Quote everything from the start of the rows down through the line containing "Ayodhya Taxi service", including that line.

[Items listed in a dataset]
□ □ □ □ □

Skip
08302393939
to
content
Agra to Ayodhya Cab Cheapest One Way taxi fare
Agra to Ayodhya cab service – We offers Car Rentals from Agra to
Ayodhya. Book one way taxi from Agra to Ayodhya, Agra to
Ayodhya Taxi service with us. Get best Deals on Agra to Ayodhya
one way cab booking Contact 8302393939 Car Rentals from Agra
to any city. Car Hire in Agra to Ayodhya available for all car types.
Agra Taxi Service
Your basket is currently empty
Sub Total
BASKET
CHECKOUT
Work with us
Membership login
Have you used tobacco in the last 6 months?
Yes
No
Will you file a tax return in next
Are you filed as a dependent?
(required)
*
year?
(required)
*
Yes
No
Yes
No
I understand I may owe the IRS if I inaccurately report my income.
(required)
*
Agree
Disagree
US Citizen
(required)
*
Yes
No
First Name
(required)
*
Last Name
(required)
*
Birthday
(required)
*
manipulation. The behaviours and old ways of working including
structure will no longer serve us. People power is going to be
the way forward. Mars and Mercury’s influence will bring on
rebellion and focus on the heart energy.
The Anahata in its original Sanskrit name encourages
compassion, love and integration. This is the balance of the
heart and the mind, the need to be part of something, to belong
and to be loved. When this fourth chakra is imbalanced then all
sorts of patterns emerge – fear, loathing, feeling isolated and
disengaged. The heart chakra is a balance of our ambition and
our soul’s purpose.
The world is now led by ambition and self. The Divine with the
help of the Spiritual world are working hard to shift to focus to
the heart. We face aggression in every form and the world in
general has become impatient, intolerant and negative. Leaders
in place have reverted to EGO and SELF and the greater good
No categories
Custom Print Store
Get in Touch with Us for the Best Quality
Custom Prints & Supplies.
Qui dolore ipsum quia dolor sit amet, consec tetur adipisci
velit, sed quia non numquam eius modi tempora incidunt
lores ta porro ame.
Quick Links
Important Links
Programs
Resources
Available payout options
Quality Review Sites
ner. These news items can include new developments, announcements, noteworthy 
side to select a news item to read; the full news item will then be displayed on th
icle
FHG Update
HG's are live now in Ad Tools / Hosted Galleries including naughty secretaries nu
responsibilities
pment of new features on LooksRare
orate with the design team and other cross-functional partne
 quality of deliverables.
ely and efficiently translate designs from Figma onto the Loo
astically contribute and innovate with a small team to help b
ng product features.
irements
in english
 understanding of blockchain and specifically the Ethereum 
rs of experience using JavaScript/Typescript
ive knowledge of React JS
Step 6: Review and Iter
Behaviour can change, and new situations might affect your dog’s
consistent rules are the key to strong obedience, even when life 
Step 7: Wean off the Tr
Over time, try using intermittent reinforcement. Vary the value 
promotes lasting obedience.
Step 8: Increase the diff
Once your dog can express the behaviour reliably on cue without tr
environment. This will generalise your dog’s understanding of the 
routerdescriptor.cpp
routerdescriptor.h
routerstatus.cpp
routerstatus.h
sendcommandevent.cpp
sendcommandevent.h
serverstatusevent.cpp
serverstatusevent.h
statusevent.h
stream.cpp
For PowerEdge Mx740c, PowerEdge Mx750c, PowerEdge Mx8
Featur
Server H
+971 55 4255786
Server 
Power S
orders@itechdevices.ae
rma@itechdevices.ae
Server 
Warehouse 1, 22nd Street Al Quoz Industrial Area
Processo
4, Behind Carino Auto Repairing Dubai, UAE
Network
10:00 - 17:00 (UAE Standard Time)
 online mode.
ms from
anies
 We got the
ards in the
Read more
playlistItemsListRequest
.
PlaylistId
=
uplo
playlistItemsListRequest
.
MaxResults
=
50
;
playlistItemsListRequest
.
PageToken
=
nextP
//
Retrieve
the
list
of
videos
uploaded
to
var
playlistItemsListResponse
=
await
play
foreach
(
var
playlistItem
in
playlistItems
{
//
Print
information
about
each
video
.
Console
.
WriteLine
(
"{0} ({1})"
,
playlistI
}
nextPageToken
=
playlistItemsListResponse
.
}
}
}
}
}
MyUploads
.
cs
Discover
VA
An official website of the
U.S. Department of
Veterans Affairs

□ □ □ □ □

■ Your solution:
Skip
08302393939
to
content
Agra to Ayodhya Cab Cheapest One Way taxi fare
Agra to Ayodhya cab service – We offers Car Rentals from Agra to
Ayodhya. Book one way taxi from Agra to Ayodhya, Agra to
Ayodhya Taxi service with us. Get best Deals on Agra to Ayodhya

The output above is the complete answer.